Wow! Anggaran Seragam TK di Batang Hari Capai Rp 4 M, Guru Honorer Harap Sabar

WIB
ist

Batang Hari - Dinas Pendidikan dan Kebudayaan (Disdikbud) Kabupaten Batang Hari menyiapkan anggaran fantastis untuk pengadaan seragam siswa Taman Kanak-Kanak (TK) dan PAUD pada tahun anggaran 2026. Nilainya tak main-main, tembus lebih dari Rp 4 miliar! Di tengah kucuran dana jumbo untuk barang fisik ini, para guru honorer tampaknya masih harus terus bersabar.

Berdasarkan data Rencana Umum Pengadaan (RUP) dengan kode 66496801, proyek bertajuk "Pengadaan Seragam Siswa/i TK/PAUD" ini disiapkan dengan total pagu anggaran mencapai Rp 4.027.172.130.

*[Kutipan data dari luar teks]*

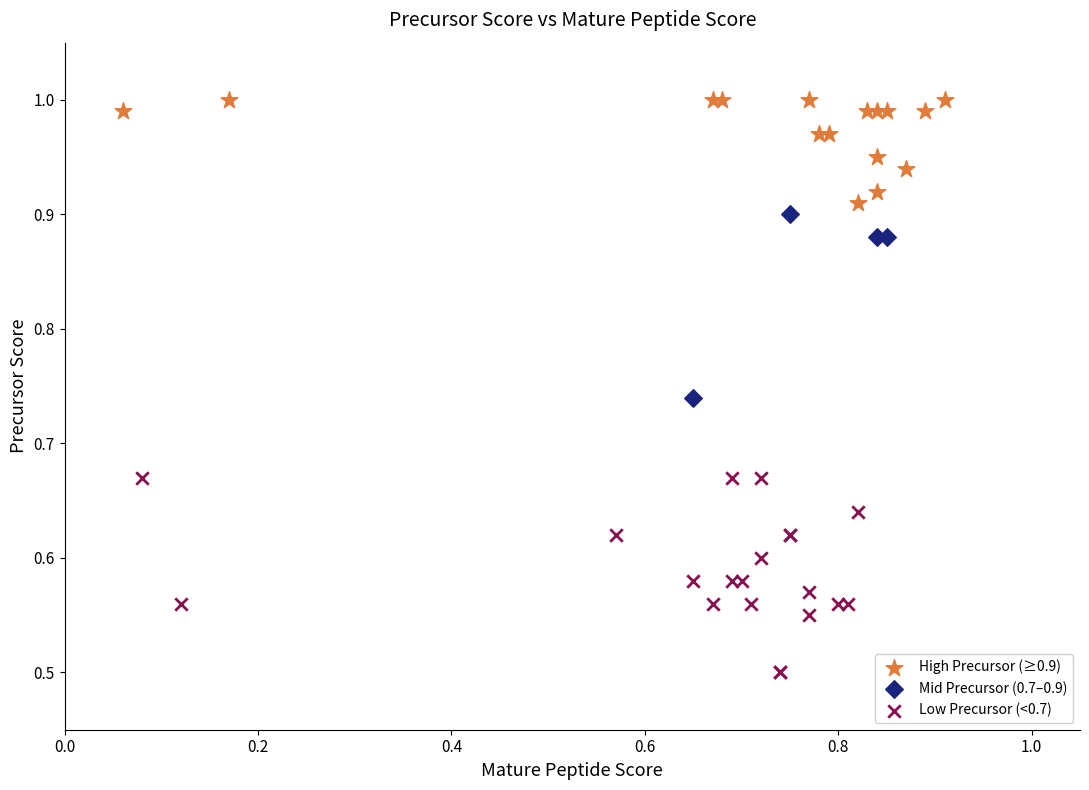

Which series reaches the maximum Y coordinate?

High Precursor (≥0.9)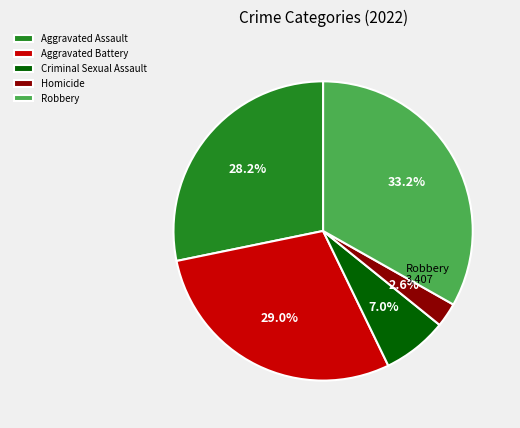

To the nearest percent, what is the average slice percentage?

20%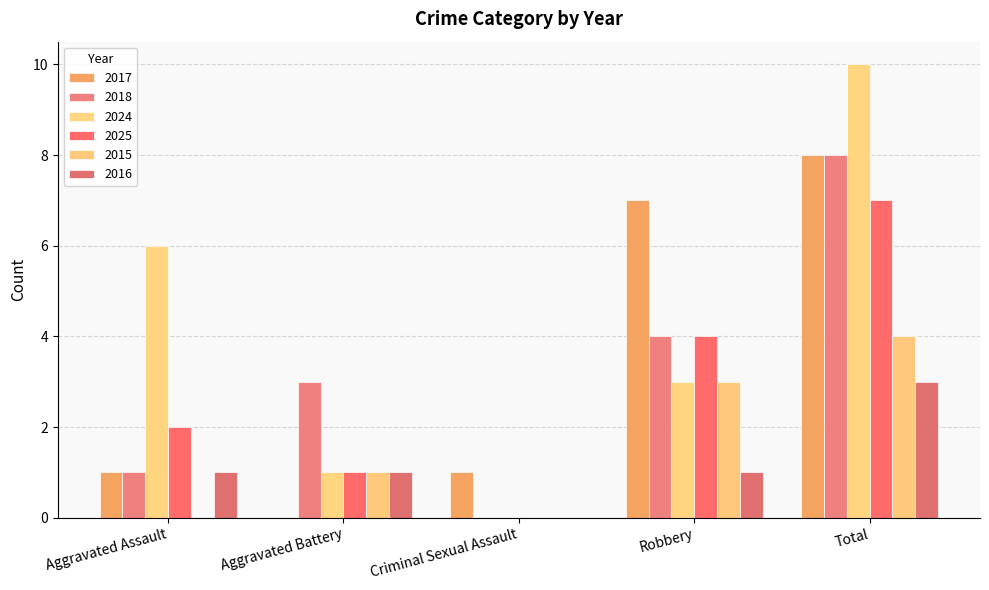

How many groups of bars are there?

5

Dana mentereng tersebut bakal disulap menjadi 17.946 paket perlengkapan sekolah gratis bagi anak-anak usia dini di wilayah Batang Hari. Berikut adalah rincian detail barang yang akan dibeli oleh Disdikbud Batang Hari:

  • Seragam TK/PAUD: 5.982 Stel (Spesifikasi: Bahan atasan Oxford, bawahan Potensha, motif polos).
  • Tas Sekolah PAUD/TK: 5.982 Pcs.
  • Sepatu Sekolah PAUD/TK: 5.982 Pasang (Spesifikasi: Warna hitam, model Velcro, bahan Upper Knitting).

Untuk proses tendernya, proyek ini akan menggunakan metode E-Purchasing. Pemerintah menetapkan bahwa pengadaan ini wajib menggunakan Produk Dalam Negeri (PDN) dan memberdayakan Usaha Kecil/Koperasi lokal.

Tahapan pemilihan penyedia atau pihak ketiga dijadwalkan akan dimulai pada Maret hingga Mei 2026. Setelah pemenang didapatkan, pelaksanaan kontrak dan pendistribusian barang ditargetkan berlangsung dari bulan Juni hingga Agustus 2026, sehingga barang sudah bisa dimanfaatkan penuh hingga Desember 2026.

Langkah Pemkab Batang Hari membagikan seragam, tas, dan sepatu gratis ini tentu menjadi angin segar yang meringankan beban ribuan orang tua murid.

Namun di sisi lain, gelontoran dana Rp 4 miliar yang mengalir deras untuk proyek pengadaan barang ini seolah menjadi ironi jika disandingkan dengan nasib para pahlawan tanpa tanda jasa. Di saat pemerintah daerah mampu merogoh kocek miliaran untuk seragam, kesejahteraan guru honorer seringkali masih tertatih-tatih dan jauh dari kata layak.

Jadi, untuk para guru honorer, harap sabar ya!